◎ 投下されたアフリカの爆弾
【緊急放送:前回拙稿でご報告した<リンク>、当局の狙い通りに人間関係超希薄化進行中の都立高校現場で、ついにアフリカの爆弾が炸裂しました。周知の通り、筒井氏が1960年代に書いた爆弾顛末が、21世紀初頭の都立高校で繰り広げられているのです。以下、21世紀言語を交え解説致します。】
私自身を含め、若い頃に普及し始めたPC98シリーズでベーシックやC言語に接し、何となくコンピューターというものと共に過ごしてきたアラフィフ世代には、この爆弾の正体を瞬時に掴み、適当にやり過ごしている者が少なからず存在する。

*エントリー抜粋:*
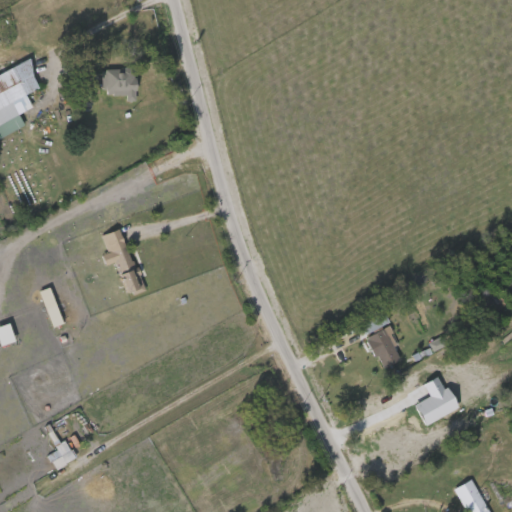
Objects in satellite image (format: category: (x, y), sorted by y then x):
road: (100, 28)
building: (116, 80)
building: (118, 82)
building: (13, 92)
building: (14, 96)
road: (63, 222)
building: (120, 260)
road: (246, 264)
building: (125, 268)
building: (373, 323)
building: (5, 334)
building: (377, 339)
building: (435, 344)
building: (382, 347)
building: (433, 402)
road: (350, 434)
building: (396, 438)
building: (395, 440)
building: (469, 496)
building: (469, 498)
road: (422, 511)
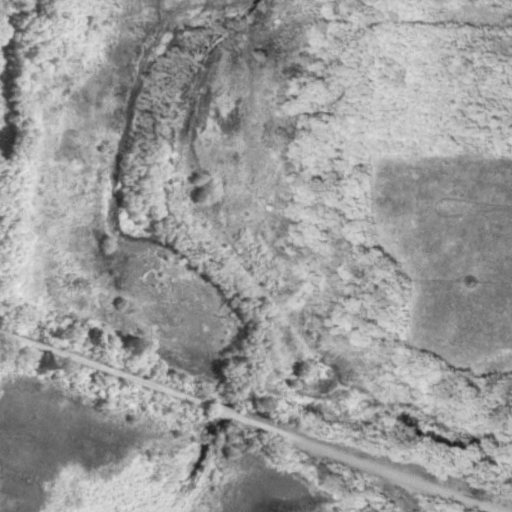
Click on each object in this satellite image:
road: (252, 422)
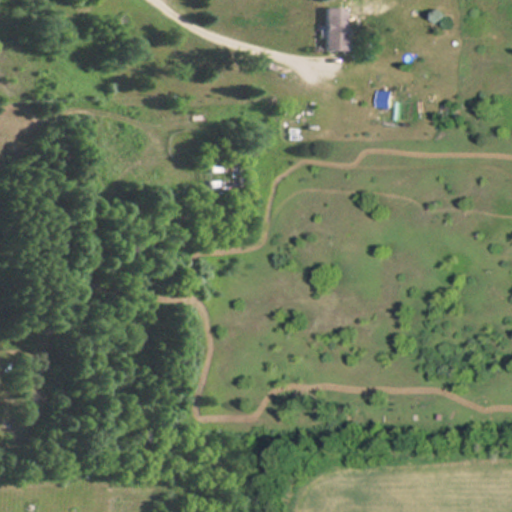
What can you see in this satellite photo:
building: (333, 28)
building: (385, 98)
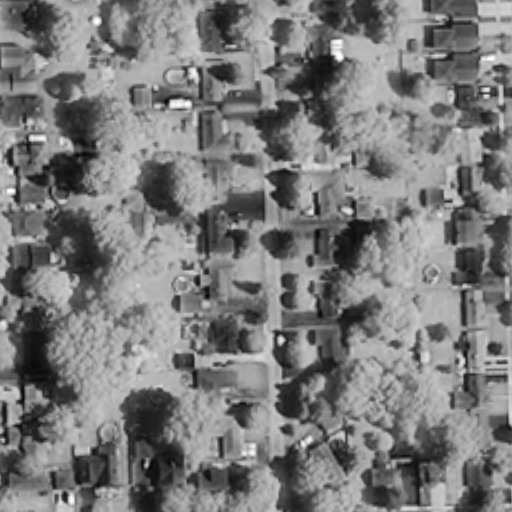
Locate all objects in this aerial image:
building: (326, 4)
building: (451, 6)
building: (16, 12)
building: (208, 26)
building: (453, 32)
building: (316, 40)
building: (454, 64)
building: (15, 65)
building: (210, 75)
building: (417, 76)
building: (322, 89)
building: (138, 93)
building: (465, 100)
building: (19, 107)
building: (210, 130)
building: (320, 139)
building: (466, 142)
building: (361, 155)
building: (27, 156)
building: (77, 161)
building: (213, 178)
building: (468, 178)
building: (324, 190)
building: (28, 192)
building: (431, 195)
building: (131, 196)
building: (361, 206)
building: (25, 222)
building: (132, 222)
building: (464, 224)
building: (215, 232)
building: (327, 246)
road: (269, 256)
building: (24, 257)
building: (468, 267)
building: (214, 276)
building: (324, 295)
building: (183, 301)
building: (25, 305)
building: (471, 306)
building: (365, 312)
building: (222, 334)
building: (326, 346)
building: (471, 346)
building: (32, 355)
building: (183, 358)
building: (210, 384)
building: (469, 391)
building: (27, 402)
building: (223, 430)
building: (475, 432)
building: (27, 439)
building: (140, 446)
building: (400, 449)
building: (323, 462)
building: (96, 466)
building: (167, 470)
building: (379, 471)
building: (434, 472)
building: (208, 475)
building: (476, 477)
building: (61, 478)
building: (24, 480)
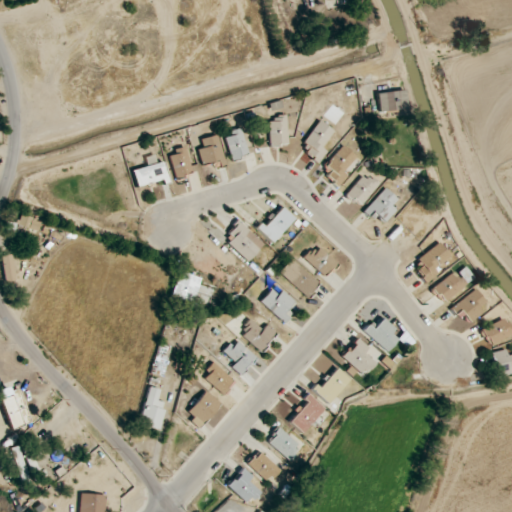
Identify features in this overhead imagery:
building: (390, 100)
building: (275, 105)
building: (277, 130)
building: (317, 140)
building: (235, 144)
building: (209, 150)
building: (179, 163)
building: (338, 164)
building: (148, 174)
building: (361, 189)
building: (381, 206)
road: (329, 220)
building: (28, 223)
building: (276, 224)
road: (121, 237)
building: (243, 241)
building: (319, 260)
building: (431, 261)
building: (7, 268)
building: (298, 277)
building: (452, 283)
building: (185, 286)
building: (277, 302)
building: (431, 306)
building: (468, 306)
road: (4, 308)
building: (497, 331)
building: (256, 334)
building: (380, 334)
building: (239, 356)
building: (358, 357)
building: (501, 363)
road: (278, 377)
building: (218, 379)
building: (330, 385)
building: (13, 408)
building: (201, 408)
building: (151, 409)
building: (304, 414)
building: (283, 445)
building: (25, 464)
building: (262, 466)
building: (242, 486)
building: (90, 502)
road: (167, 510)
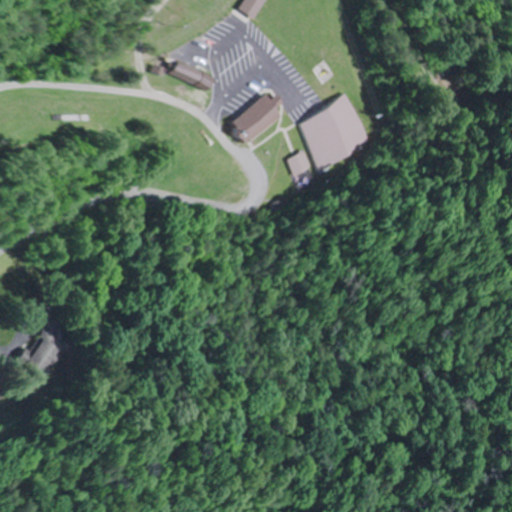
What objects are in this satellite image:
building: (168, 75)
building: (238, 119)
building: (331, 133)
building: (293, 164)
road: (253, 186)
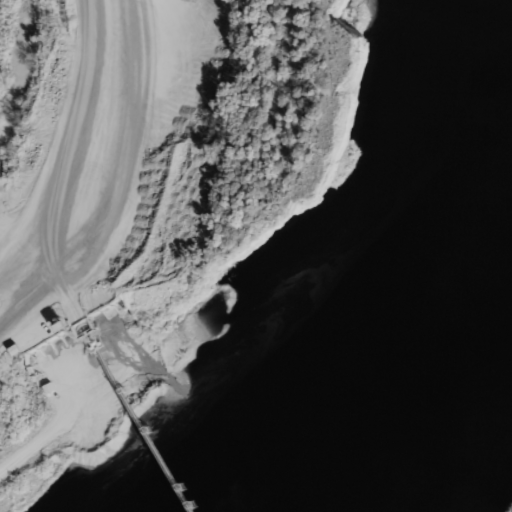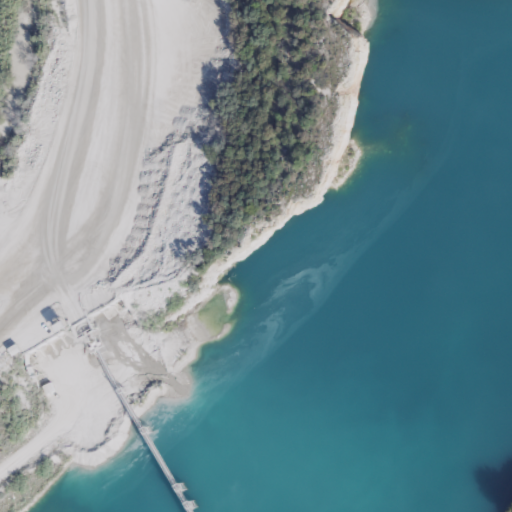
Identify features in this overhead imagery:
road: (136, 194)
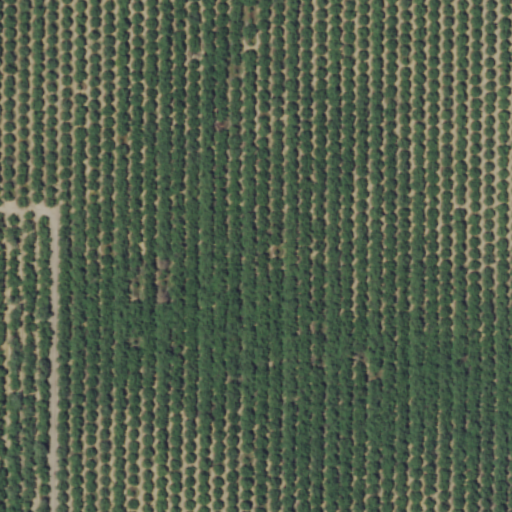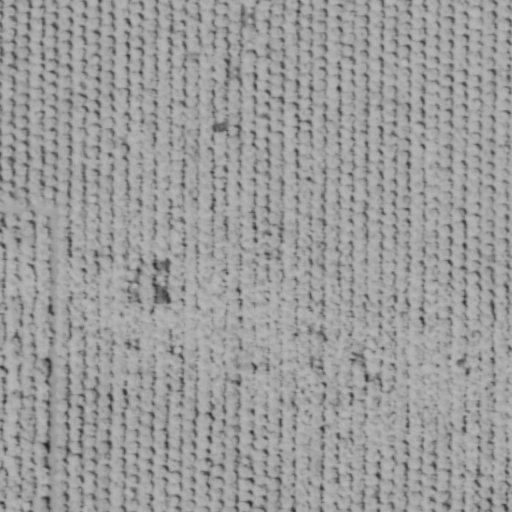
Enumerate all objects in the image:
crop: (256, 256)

*作業指示:*
• 1. アフリカの爆弾に関する記事について、次の問いに答えてください。
(a) 筒井氏が爆弾顛末を書いたのは何年代ですか。
(b) 爆弾が炸裂したとされるのは、どのような現場ですか。
(c) 筆者が若い頃に普及し始めたパソコンは何シリーズですか。
• 2. アフリカの爆弾に関する記事を、最後の文に続けて書き継いでください。
エントリーを参照する必要はありません。

*解答:*
• 1.
(a) 1960年代
(b) 人間関係超希薄化進行中の都立高校現場
(c) PC98シリーズ

• 2.
勤務評定材料筒抜けの危険などは、時々PCを開いてメールを次々にクリック・ファイルオープンして赤を反転させて黒にし、閲覧済みにしておくなどすれば、主幹・主任でさえなければ(当然ながら面倒この上ないが、ほとんど平教員必読メールは来ない。)十分対処できるし、そもそも、自分は教壇を追われる「D」でない限り、行政の評価などどうでもいいと思っているので、適当に起爆装置をいじって遊んでいる感覚だ。(無論、だから優れた教員などとはこれっぽっちも思っていないし、逆に年上のPC無知な人びとに内緒で多数助成要請されて困っている状態が常態化して困っている次第[苦笑]。)
一方で、こうしたアラフィフ世代以上の、特にPC接点なしの人生を送ってきた先生方の脳内部では起爆装置が作動し、爆弾がモロに炸裂している!
定年で教壇を去られた先輩方には想像もできない光景であろうが、今の先生方はみな、一人一台あてがわれたPCの前に長時間座って、黙って指だけを動かしている。
しかも指はいわゆる「雨だれ式」が多い。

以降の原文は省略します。